Bernadette looked down at her daughter’s taut, expressionless face and offered a coaxing smile.
“It seems you are hurt because I haven’t visited in so long. Forgive me. It took time to prepare a special gift for you.”
Talia braced herself, unsettled.
“A gift…?”
“I heard how effectively you tamed those insolent servants. You have satisfied this mother’s heart, so you deserve a reward.”
She sang the words in a voice like a canary and turned elegantly. Only then did the figure of a boy walking across the hall come into view.
Talia held her breath. He must have been officially knighted in the last few months; Varkas was approaching in the sharp, disciplined uniform of the Imperial Guard. The sunlight piercing the window shattered against his ash-blonde hair, scattering light like glass shards pricking her retinas.
Bernadette stepped to the boy’s side, gesturing as if displaying spoils of war.
“This is a handsome knight who will protect you from now on.”
The boy stopped before her and offered a salute. His eyes, which had once shone with the promise of a bright future, now held only icy ripples of dagger-like rage and faint humiliation. One did not need to be a fool to know he had not come here of his own volition.
He looked down at her as if she were a lifeless, inanimate object.
“I am Varkas Laedgo Siorcan.”
His voice was dry, enough to send a chill down her spine.
“I have been tasked to serve by your side until Your Highness’s Coming-of-age Ceremony.”
His tone suggested he was praying for that day to arrive, if only to escape this humiliating duty. Talia stared up at his cold, mask-like face. His icy gaze and stiff attitude effectively relegated her back to a state of insignificance. She tried her hardest not to flinch, but she could not stop her neck from burning with shame.
In that moment, Talia understood.
This beautiful boy would not be her hope; he would be her agony.
And a truly vicious one at that.
* * *
After the drizzling rain of the past week finally ceased, intense sunlight began to beat down, heralding the Season Of Fire.
Aila, crossing the bustling courtyard in search of her fiancé, wiped the sweat from her brow and narrowed her eyes against the glare. The large lot, usually reserved for military training, was packed with wagons, horse merchants, and soldiers hauling equipment for the journey ahead.
She frowned at the chaotic scene, but the moment she spotted Varkas checking the condition of the warhorses near the castle wall, her eyes lit up. Instead of the white combat uniform of the Roem Knights, he wore a black chest plate over a jet-black tunic embroidered with intricate patterns. He looked less like an Imperial knight and more like a young nobleman of the East.
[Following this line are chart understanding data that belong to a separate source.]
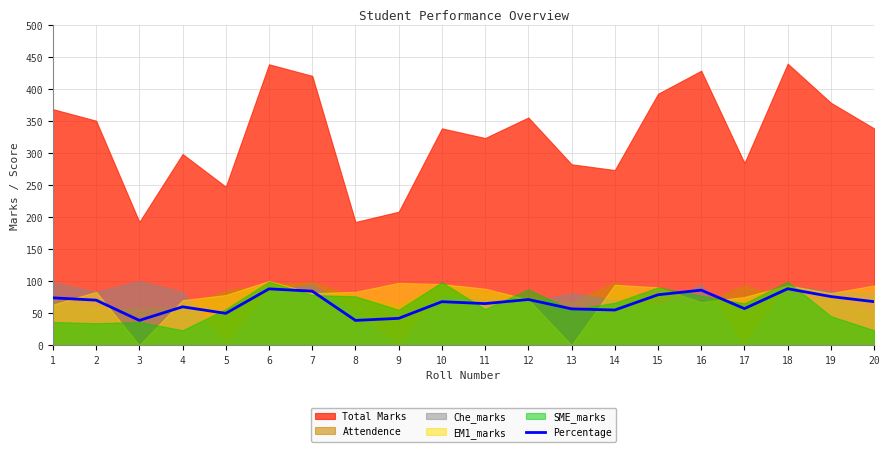

Does the chart display data point markers on the line(s)?

No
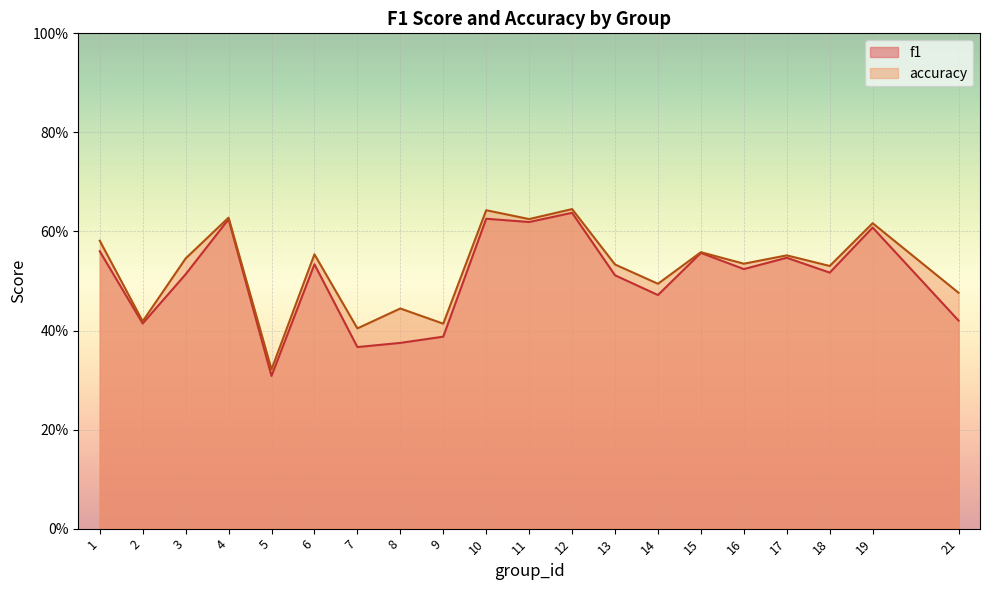

Which series changed the most between 15 and 16?

f1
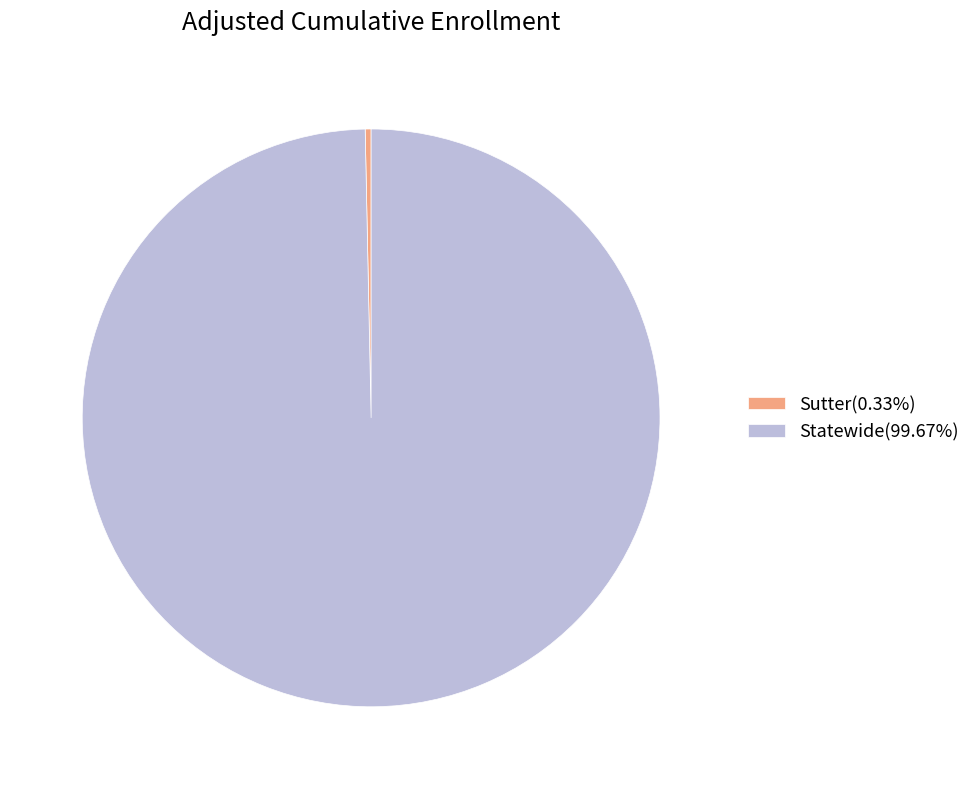

What is the majority slice?

Statewide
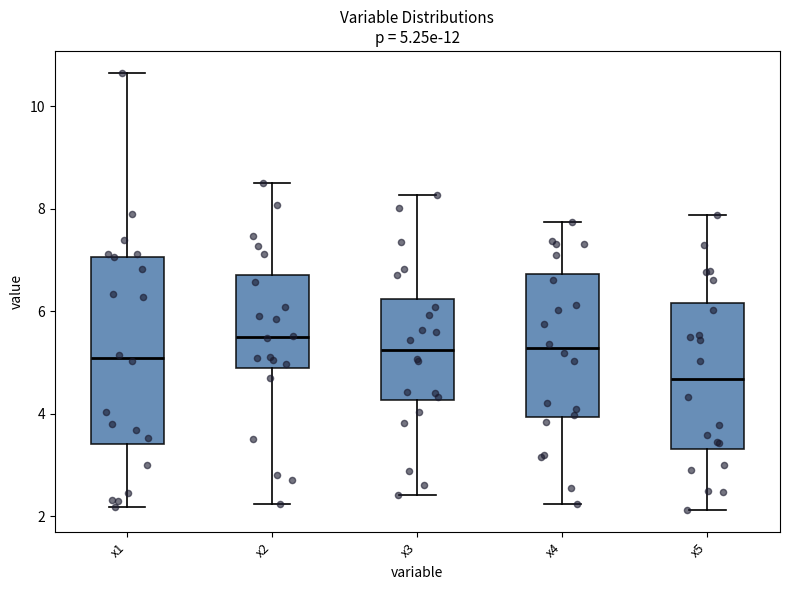

Which box is the tallest, from its lower edge to its upper edge?

x1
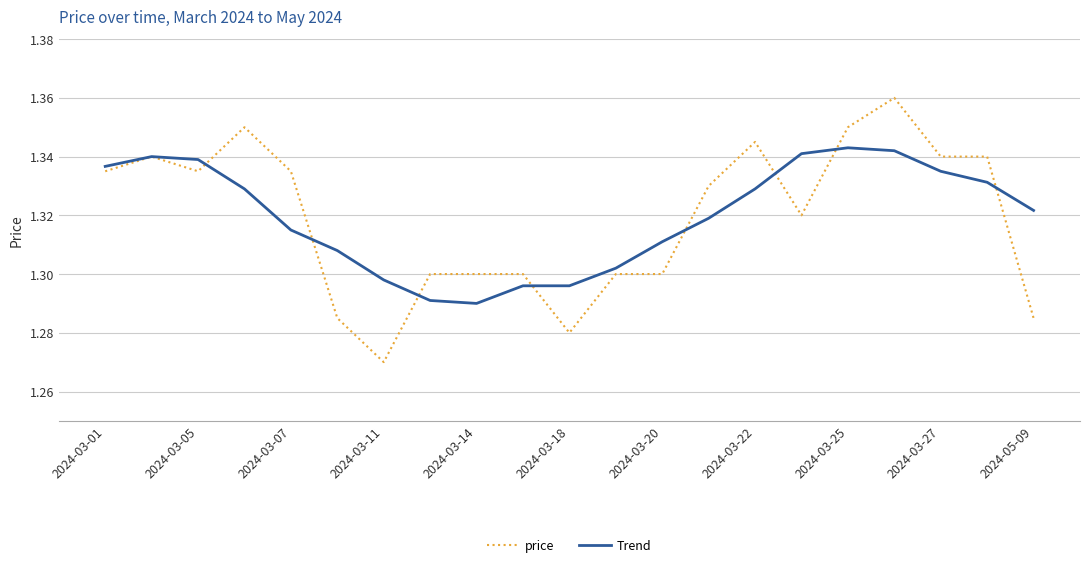

List the series in order of their peak value, lowest first.

Trend, price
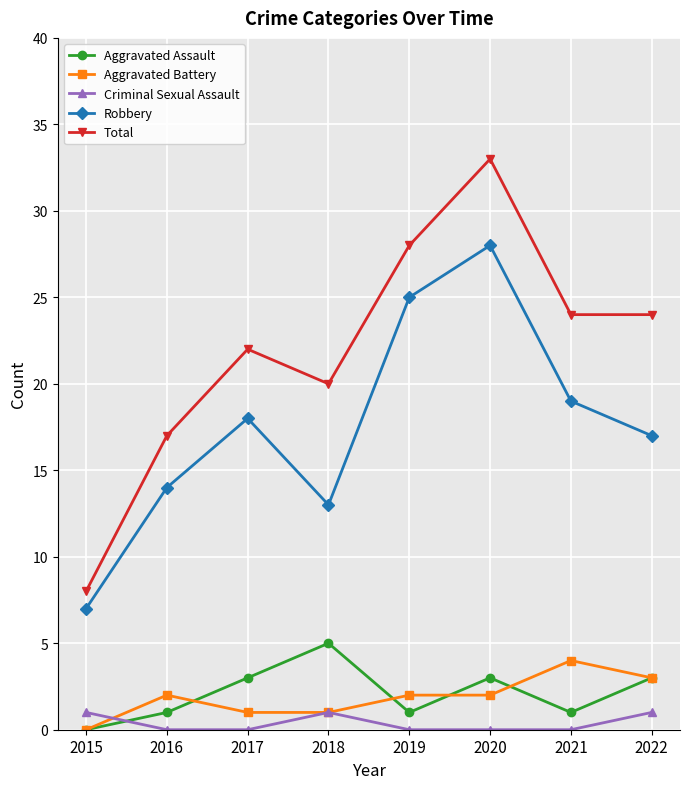

True or false: Total and Aggravated Assault cross at least once.

False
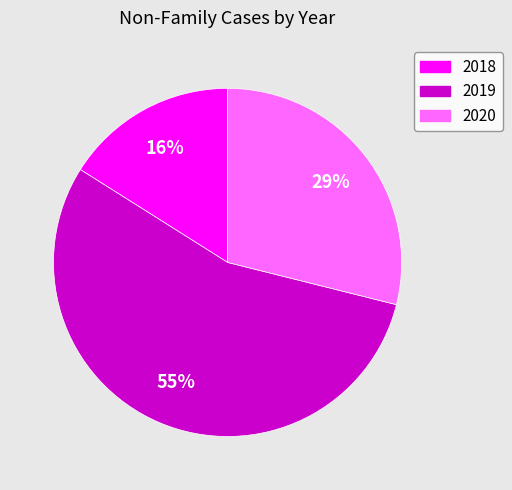

Rank the categories by value from lowest to highest.

2018, 2020, 2019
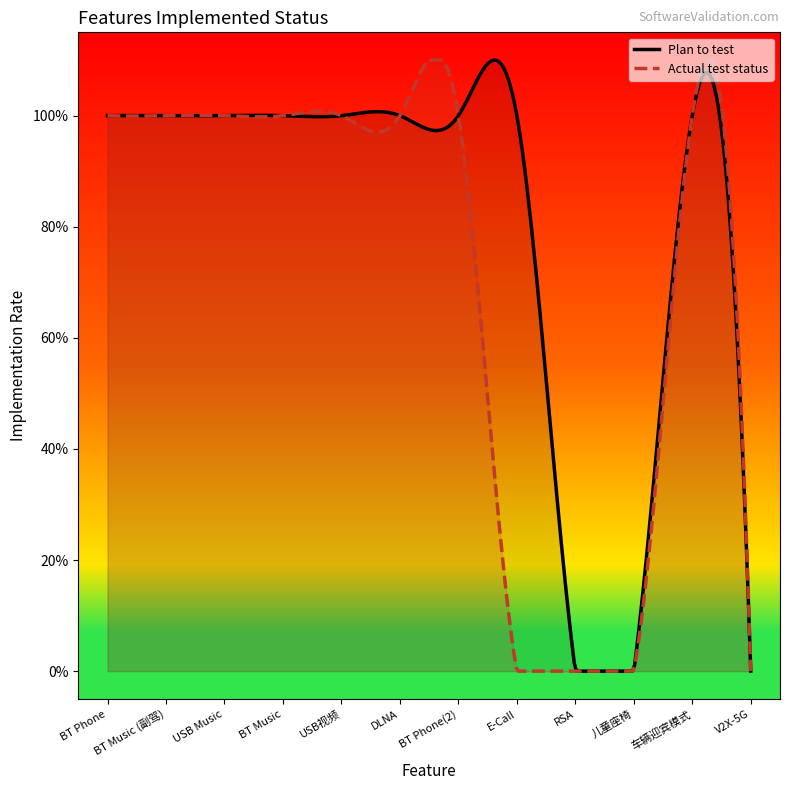

How many Plan to test values are between 1 and 2?

9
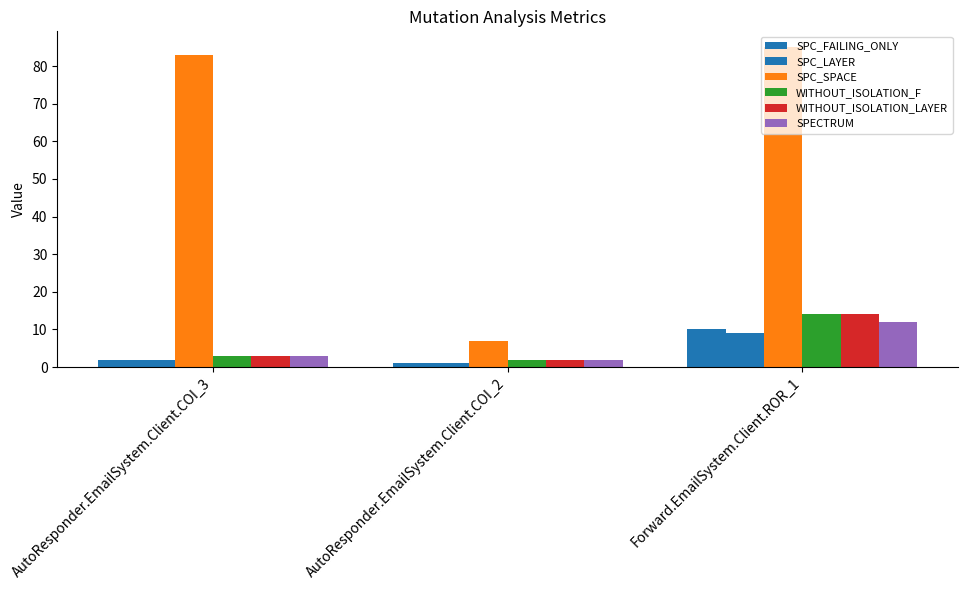

Does the chart contain stacked bars?

No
Aila smiled with pride as she watched him. Once this mission was over, Varkas would leave the Imperial Guard to begin the succession process to become the Grand Duke Siorcan. And she would study to become the mistress of the Grand Duke’s household by his side. That had been their destined future since the day he followed his mother into the garden of the Empress’s Palace.
Yet, Aila sometimes felt riddled with doubt, questioning whether that day would ever truly come.
Varkas was always polite, sometimes even exhibiting a gentle demeanor, but Aila knew there was an unbridgeable distance between them. For a woman who had suffered in silence over that chasm, it was difficult to believe that he would be her husband in a few short months.